### Task instructions
Return all of the data exactly, omitting any images.

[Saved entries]
■ ■ ■ ■ ■

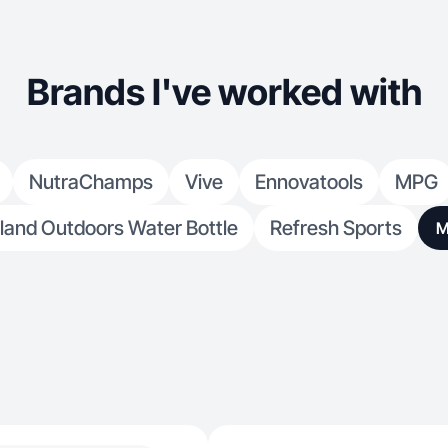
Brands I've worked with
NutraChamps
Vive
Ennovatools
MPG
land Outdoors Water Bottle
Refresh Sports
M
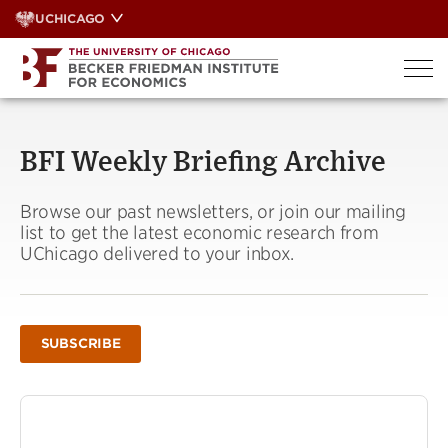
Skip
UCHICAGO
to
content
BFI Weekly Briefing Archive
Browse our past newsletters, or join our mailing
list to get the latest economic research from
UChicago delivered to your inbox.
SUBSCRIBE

■ ■ ■ ■ ■

### Task solution
Brands I've worked with
NutraChamps
Vive
Ennovatools
MPG
land Outdoors Water Bottle
Refresh Sports
M
Skip
UCHICAGO
to
content
BFI Weekly Briefing Archive
Browse our past newsletters, or join our mailing
list to get the latest economic research from
UChicago delivered to your inbox.
SUBSCRIBE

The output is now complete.